Sayın milletvekilleri, bu insanlar çok kıt kanaat geçim şartlarına sahip insanlar. Buradan elde ettikleri ürünleri satmak suretiyle ekmek parasını temin ediyorlar çünkü tarım destekleme politikalarıyla buğday ekimi zaten bitirilmiş bir vaziyette. Dolayısıyla buradan aldıkları ürünleri pazarda satmak suretiyle ekmeklerini temin ediyorlar. Şu anda bütün bu imkânlardan yoksun, başka bir gelir kaynakları da olmadığından Hükûmetin tez elden bu meseleye el atmasını ve çare bulmasını istemektedirler. Biraz önce bir sayın milletvekilimiz yüreğimize su serpecek birtakım gelişmeler olduğundan bahsetti. Onu da umutla bekliyoruz ki inşallah bu konuda alınan kararlar varsa bunların vatandaşa bildirilmesinde fayda var.
On yıldır bu İktidarın belki de en büyük yanlışlarından birisi Türk tarımına bakışındaki yanlışlığı düzeltmemesi, şaşı bakmasıdır. Şöyle ki meseleye Avrupa Birliğinin direktifleri doğrultusunda bakmaktadır. Oysaki biz Türk üreticisinin gözüyle ve onun açısından bakıp Türk üreticisinin ekonomik prensipler doğrultusunda üretimini devamlı kılmak ve böylece 70 milyon tüketicinin ekonomik alım gücü içerisinde sağlıklı gıda tüketiminin garanti altına alınmasını istiyoruz.
Bugün Pasinler'de patatesin, pancarın, lahananın tarlada kalması, başka yerlerde narenciyenin dalında kalması, besicinin tükenme noktasına gelmesi, süt üreticisinin iflasa sürüklenmesi, Müslüman Türk milletinin Kurban Bayramı'nda Avrupa'dan devlet eliyle ithal edilen geçmişi belli olmayan ithal hayvanlara mecbur bırakılması yanlışının sebebi bu bakış açısıdır bizce.
Milliyetçi Hareket Partisi olarak, geçmişte söylediğimiz gibi iki müessesenin oluşturulmasını önemsiyoruz. Mademki bütün meselelere Avrupa gözüyle bakıyoruz, Avrupa Birliği ülkelerinde de bunlar uygulanmakta. Bunlardan birisi, Et ve Balık Kurumunun yetkilerini artırarak hayvan ürünleri pazarlama regülasyon kurumunun kurulmasını önemsiyoruz. Toprak Mahsulleri Ofisinin yetkilerini artırarak tüm bitkisel ürünler pazarlama regülasyon kurumunun oluşturulmasını önemsiyoruz.
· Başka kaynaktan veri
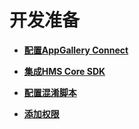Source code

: # 开发准备<a name="ZH-CN_TOPIC_0000001145541083"></a>

-   **[配置AppGallery Connect](android-sdk-config-agc.md)**  

-   **[集成HMS Core SDK](android-sdk-integrating-sdk.md)**  

-   **[配置混淆脚本](android-sdk-config-obfuscation-scripts.md)**  

-   **[添加权限](android-sdk-adding-permissions.md)**  


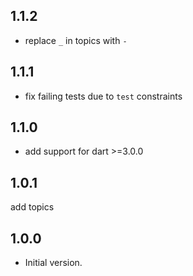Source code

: 
## 1.1.2

- replace `_` in topics with `-`

## 1.1.1

- fix failing tests due to `test` constraints

## 1.1.0

- add support for dart >=3.0.0

## 1.0.1

add topics

## 1.0.0

- Initial version.
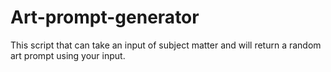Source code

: # Art-prompt-generator
 This script that can take an input of subject matter and will return a random art prompt using your input. 
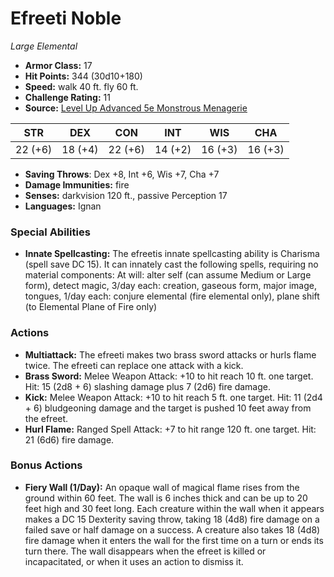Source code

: # Efreeti Noble

*Large* *Elemental*

- **Armor Class:** 17
- **Hit Points:** 344 (30d10+180)
- **Speed:** walk 40 ft. fly 60 ft.
- **Challenge Rating:** 11
- **Source:** [Level Up Advanced 5e Monstrous Menagerie](https://www.levelup5e.com)

| STR | DEX | CON | INT | WIS | CHA |
| --- | --- | --- | --- | --- | --- |
| 22 (+6) | 18 (+4) | 22 (+6) | 14 (+2) | 16 (+3) | 16 (+3) |

- **Saving Throws**: Dex +8, Int +6, Wis +7, Cha +7
- **Damage Immunities:** fire
- **Senses:** darkvision 120 ft., passive Perception 17
- **Languages:** Ignan
### Special Abilities
- **Innate Spellcasting:** The efreetis innate spellcasting ability is Charisma (spell save DC 15). It can innately cast the following spells, requiring no material components: At will: alter self (can assume Medium or Large form), detect magic, 3/day each: creation, gaseous form, major image, tongues, 1/day each: conjure elemental (fire elemental only), plane shift (to Elemental Plane of Fire only)
### Actions
- **Multiattack:** The efreeti makes two brass sword attacks or hurls flame twice. The efreeti can replace one attack with a kick.
- **Brass Sword:** Melee Weapon Attack: +10 to hit  reach 10 ft.  one target. Hit: 15 (2d8 + 6) slashing damage plus 7 (2d6) fire damage.
- **Kick:** Melee Weapon Attack: +10 to hit  reach 5 ft.  one target. Hit: 11 (2d4 + 6) bludgeoning damage  and the target is pushed 10 feet away from the efreet.
- **Hurl Flame:** Ranged Spell Attack: +7 to hit  range 120 ft.  one target. Hit: 21 (6d6) fire damage.
### Bonus Actions
- **Fiery Wall (1/Day):** An opaque wall of magical flame rises from the ground within 60 feet. The wall is 6 inches thick and can be up to 20 feet high and 30 feet long. Each creature within the wall when it appears makes a DC 15 Dexterity saving throw, taking 18 (4d8) fire damage on a failed save or half damage on a success. A creature also takes 18 (4d8) fire damage when it enters the wall for the first time on a turn or ends its turn there. The wall disappears when the efreet is killed or incapacitated, or when it uses an action to dismiss it.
Bunlar olunca, bunlar aynı zamanda üretici birlikleriyle de koordineli çalışarak neyi ne kadar üretecek, üretilenin pazarlanması garanti altına alınacak, sanayileri desteklenecek, halkımıza sağlıklı, kendi ürettiği gıdalar sunulduğu gibi ihracatın da önü açılacak, böylelikle Türkiye hem tarımda gelişecek hem de yabancı ülkelerin tarımsal ve gıda ürünlerinin açık pazarı olmaktan kurtulacak.
Biliyorum şu anda aklınızdan geçiyor, biz şu kadar destek veriyoruz, para veriyoruz diyeceksiniz. Bizce sonuç ortada. Türk milleti ne idüğü belirsiz ete mahkûm olmuş, et, süt ürünlerini zaten almaktan yoksun ama verdiğiniz destekler tarıma gitmiyor, bazı malum çevreler tarafından tarım dışı alanlarda kullanılıyor; bunu siz de biliyorsunuz, bütün Türkiye de biliyor.
Bu nedenle diyoruz ki mağdur olan bölge üreticisinin zararının giderilmesini önemsiyoruz, süratle bu konuda kararlar alınmasını istiyoruz. Bu üreticilerin kredi borçlarının bir yıl süreyle ertelenmesini istiyoruz. Patates üreticilerinin elinde kalan patateslerin Fakir Fukara Fonu'na ücret karşılığı verilmesini istiyoruz. Bölgede önemli bir patates üretim merkezi olan Pasinler ilçesinde en az 5 bin ton kapasiteli modern depolama tesislerinin bir an önce yapılarak işletime açılmasını istiyoruz.
Bu temennilerle hepinizi saygıyla selamlıyorum. (MHP sıralarından alkışlar)
BAŞKAN - Teşekkür ediyorum Sayın Öztürk.